Değerli hocam sen benim kıymetli ağabeyimsin. Seninle tanışmak kardeş olmak bana büyük bir hazine. Kelimeleriniz bana hep ufuk çizgisi genişletmemi sağladı. İyi ki varsınız. Toksiklerle aynı havayı solumak bile çok kötü.
Çok teşekkür ederim kardeşim. Sözleriniz çok kıymetli. Allah sizlerden razı olsun.
Ne kadar iyiler artarsa bir o kadar kötüler azalır.
Evet kıymetli hocam çok doğru.

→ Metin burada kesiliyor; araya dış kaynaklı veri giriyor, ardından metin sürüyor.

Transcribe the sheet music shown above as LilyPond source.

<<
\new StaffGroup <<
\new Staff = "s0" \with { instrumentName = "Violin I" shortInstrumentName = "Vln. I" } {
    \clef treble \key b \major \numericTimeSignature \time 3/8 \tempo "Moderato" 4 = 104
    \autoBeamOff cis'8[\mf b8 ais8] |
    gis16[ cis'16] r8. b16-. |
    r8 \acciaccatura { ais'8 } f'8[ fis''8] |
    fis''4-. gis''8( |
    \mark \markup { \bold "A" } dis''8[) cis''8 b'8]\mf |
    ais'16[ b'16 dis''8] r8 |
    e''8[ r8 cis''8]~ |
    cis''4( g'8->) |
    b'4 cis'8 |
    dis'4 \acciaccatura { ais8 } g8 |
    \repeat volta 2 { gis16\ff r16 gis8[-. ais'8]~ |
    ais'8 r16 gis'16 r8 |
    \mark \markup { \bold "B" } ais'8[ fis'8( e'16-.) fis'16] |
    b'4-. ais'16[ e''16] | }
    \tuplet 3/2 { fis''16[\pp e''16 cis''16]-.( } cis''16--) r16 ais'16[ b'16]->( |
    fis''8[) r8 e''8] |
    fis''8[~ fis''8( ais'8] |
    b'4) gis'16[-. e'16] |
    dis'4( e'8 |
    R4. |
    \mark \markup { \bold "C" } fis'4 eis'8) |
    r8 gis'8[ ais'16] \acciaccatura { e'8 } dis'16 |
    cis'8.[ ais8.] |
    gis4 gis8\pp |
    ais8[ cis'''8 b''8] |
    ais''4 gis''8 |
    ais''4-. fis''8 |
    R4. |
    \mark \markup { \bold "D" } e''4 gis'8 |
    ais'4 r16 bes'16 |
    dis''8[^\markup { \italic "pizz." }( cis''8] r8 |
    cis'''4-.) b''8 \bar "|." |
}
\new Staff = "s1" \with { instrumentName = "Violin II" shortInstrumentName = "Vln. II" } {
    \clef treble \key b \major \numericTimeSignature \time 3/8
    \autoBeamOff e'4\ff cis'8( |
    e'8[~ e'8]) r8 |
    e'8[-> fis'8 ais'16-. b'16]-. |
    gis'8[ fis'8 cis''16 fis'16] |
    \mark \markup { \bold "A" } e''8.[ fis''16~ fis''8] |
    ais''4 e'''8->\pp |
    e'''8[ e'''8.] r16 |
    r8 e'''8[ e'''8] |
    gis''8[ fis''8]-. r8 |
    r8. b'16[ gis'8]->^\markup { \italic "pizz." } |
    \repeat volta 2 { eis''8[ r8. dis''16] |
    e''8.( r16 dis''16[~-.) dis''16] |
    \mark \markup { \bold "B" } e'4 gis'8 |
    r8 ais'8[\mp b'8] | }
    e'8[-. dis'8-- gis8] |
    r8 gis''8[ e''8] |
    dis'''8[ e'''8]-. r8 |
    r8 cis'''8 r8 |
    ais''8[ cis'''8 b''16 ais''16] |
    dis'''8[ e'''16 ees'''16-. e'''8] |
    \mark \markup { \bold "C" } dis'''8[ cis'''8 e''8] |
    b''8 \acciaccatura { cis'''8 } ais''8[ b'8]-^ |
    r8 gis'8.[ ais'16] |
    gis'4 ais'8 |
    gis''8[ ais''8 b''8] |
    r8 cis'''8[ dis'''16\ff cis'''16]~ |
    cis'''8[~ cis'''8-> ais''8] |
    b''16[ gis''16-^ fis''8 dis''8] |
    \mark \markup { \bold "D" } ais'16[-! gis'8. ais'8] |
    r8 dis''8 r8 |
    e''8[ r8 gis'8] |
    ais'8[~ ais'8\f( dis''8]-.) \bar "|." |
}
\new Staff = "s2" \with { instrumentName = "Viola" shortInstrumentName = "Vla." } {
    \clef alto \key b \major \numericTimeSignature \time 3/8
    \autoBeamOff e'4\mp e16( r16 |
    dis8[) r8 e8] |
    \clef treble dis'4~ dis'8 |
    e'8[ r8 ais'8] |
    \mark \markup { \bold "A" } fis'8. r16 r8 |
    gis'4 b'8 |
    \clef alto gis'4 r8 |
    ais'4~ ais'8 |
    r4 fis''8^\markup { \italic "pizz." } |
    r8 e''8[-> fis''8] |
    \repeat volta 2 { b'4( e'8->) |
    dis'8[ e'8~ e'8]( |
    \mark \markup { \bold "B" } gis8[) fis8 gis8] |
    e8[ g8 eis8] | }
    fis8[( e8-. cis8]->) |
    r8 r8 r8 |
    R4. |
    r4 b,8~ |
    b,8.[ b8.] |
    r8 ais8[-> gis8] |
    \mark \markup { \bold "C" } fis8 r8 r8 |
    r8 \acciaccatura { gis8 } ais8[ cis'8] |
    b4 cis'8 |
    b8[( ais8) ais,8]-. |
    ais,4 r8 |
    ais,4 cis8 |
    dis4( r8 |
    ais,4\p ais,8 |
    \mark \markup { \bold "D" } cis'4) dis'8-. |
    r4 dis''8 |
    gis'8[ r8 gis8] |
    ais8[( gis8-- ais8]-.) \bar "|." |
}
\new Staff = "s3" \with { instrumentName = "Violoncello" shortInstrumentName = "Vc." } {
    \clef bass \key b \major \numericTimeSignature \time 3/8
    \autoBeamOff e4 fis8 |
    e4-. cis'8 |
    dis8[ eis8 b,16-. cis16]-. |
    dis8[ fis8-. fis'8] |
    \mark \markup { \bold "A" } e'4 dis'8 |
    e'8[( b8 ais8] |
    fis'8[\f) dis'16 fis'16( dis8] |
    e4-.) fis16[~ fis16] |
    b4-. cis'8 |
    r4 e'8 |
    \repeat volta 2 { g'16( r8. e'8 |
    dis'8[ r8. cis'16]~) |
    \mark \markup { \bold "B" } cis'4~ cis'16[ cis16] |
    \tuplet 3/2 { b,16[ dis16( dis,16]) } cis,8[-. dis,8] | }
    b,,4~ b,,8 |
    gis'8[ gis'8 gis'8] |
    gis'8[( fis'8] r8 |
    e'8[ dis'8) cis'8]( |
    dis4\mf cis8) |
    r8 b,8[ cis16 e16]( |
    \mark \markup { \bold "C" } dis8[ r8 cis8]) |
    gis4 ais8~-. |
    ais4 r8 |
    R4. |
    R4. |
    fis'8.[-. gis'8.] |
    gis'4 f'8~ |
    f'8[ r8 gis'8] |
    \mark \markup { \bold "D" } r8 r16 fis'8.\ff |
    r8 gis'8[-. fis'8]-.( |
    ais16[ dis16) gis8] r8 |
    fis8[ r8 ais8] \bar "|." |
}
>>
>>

Bu nedenle bizim iyi olmamızla yetinmeyip iyi insanların yetişmesi ve varlıklarının paydaşı olarak elimizden geleni yapmalıyız. Çalışmalı, öğrenmeli, amel etmeli, dürüst olmalı: Aslında kısacası EMROLUNDUĞUMUZ GİBİ DOSDOĞRU OLACAĞIZ.
Üyelerin artması kötülerin azalması anlamına gelir
Birlikten kuvvet doğar. Biz hak ve hakikat yolunda bir olursak beraber olursak yetiştireceğimiz insanlar da o ayarda olacaktır. Lakin önümüze geleni laflarımızla, sözlerimizle, davranışlarımızla ve yönlendirmelerimizle ötekileştirir ve doğru olarak tek kendimizi kabul edersek vay bizim halimize.
Dilinize yüreğinize desteklerinize sağlık kıymetli hocam.
Gökmen’im tahlil ve tespitiniz yerinde,Allah bu tiplerin zararından bizleri uzak eylesin.
Amin Müdürüm. Ellerinizden öpüyorum. Bu tipler öyle yer etmiş ki toplumda…kullanılmaya müsait olmaları, eğilip bükülmeleri, susturucu takılmış namlu ve içinden çıkan serseri mermi oldukları için maşalıktan öteye gidemiyorlar. TOKSİK olduklarını en yakınındakiler bile biliyorlar emin olun. Geçmişte bir kimsenin sözleri aklıma geldi. Şok olmuştum duyduklarımın karşısında. Yıllar geçti ve gördüklerimizi izlemeye devam etmemiz TOKSİKLİĞİN benliklerine kazındıklarını ispatlıyor. Allah sizleri bizleri korusun. Hürmet ederim MÜDÜRÜM.
Haklısın değerli kardeşim. Çevremizde bizi yanıltan ve inciten bir dizi toksik insler var. Egoist, çıkarcı ve iyi insanları aparat olarak kullanırlar. Biraz mesafe, biraz tecrübe bu tip toksikleri kendi yuvalarına sokacaktır. Kendine iyi bak baba…
Değerli Kadim Dostum, söylediğiniz gibi olması çok önemli ve uygundur. Hayat enerjimizi boşa tüketmeyelim. Çıkart hayatından gitsin. Zaten yazmamdaki maksat da okuyan kardeşlerime bir dizi hatırlatmada bulunmaktır. Destekleriniz için minnettarım. Birecik’e selamlar hürmetler.
okçunun biri okunu atar da on ikiden vurur ya, sen de kıymetli kardeşim o oku ikiye yaran okçu misali yazıların hep hedeften vuruyor
Canım Ahretliğim…Güzl gören yüreğin hep güzelliklerle dolsun. Rabbim dilimizi, elimizi, kalbimizi korusun.
amiin
Değerli ağabeyim kalemine sağlık o kadar haklısın ki maalesef bu kişiler tüm kurumlarda tüm topluluklarda karşımıza çıkıyor. Üstelik bu Toksit İnsler kendilerini o kadar inandırmışlarki yaptıklarının yanlış olduğunu bırak onun gibi düşünmeyen herkesi küçümser bir ruh haliyle normal hayatına devam eden tüm bireyleri tehdit eder hale gelmişler.
Maalesef bazı bu Toksit inslerle aynı mekanı aynı çalışma ortamını paylaşmak zorunda kalmışızdır.
Bu kişilere yer zaman fark etmeksizin davranışlarını yüzlerine vurmalı ve ötekileştirmeliyiz.
Hep deriz ya güzel yerler değil güzel insanlara denk gelesin. Rabbim bizleri güzel insanlarla karşılaştırıp çalışmayı nasip etsin. Sağlıcakla kalasın…
İşte Ramazan kardeşim tüm bu toksiklere karşı bizim oksijen olabilmemiz ve panzehir olabilmemiz için dimdik ayakta durmalıyız. Başarıyoruz ve başarmaya da devam edeceğiz.